• Page excerpt
Fifty five years later the only Scar I received I wear it like an Emblem of my Stupidity. He saved my Life to tell that there are Great people out there and they should be Sought out.

In this Life I was always fortunate to have Known some Great People. John Gutfreund was one, I will forever be dropping his Name, he was an Influencer. Regardless of his Stature he was first a Human Being and a Humble Man with Millions. His Money didn’t make him act like he was Special and looked down on anyone, including me. Then there was Mrs P, I met her while living in Pennsylvania. She was a Third Generation Polish Woman who’s Family Members were Diamond Retailers. She Married a Black Man who supported his Family well enough.








They had three Children, two Boys who shadows their Father, the Girl took her Mother’s Complexion, sixty five Percent yet she was considered Black. She knew different she wasn’t White and she wasn’t Black. She was a Human Being, Grateful for Life in any Skin. We were great Friends, Her Husband was fourth Generation Polish American we also were Friends. Nonetheless he had underlying Hate. I have no idea what his problems were, Hitler stomped all over his People. Persecution been around before Jesus, it will never end, that’s just the way Humans are. If you know your History you walk with Pride and Humility. One Day while traveling to the Jobsite with the Boss who was a Die Hard Hater, The Radio was set on The Howard Stern Show.

• Supplied material
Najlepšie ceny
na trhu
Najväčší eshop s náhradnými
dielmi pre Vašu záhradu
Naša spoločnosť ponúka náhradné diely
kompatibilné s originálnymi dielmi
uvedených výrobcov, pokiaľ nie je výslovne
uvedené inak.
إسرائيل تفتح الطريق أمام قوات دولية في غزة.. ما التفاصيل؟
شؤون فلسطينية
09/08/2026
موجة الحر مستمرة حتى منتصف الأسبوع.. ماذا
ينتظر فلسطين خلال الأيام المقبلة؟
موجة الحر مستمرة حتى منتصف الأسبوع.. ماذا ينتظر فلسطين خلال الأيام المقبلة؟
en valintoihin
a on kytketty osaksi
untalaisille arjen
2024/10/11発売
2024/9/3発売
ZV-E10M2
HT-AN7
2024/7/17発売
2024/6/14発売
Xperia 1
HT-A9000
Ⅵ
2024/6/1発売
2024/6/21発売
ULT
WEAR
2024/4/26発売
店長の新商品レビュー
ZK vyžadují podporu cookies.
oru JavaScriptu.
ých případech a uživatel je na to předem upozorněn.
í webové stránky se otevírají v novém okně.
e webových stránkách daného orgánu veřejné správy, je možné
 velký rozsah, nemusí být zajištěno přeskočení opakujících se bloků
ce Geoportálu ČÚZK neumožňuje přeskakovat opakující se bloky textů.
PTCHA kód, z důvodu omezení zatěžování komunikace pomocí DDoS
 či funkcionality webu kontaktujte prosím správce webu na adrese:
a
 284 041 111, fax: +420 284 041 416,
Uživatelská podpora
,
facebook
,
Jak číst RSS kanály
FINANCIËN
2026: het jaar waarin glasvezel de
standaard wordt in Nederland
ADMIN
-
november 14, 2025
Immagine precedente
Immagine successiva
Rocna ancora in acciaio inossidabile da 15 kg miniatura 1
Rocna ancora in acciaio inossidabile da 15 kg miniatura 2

• Requirement
Carry on the personal recollection about great people the writer has known, starting right after the sentence about the radio being set on The Howard Stern Show.

• Result
 

One of his Guests made a Comment that Black People were incapable of taking Care of themselves and maybe they were better off in Slavery. He was an Idiot and whoever listened were the same. They both cracked up with Hilarious laughter they showed their true Colors and their Insensitivity. So you see I have been Fortunate to have Known the Good the Bad and the Ugly Americans. Yet I keep searching for the five Percent. I never let the Mass put a Damper on my search for Cool People who just wanted to get along with each other. Years later I moved to Florida into a Gated Community That had never seen a Black Resident before me. Nevertheless you could not tell by the way they treated me with Fellowship and Respect. Many of us became good Friends we visited each other’s Home and Socialized.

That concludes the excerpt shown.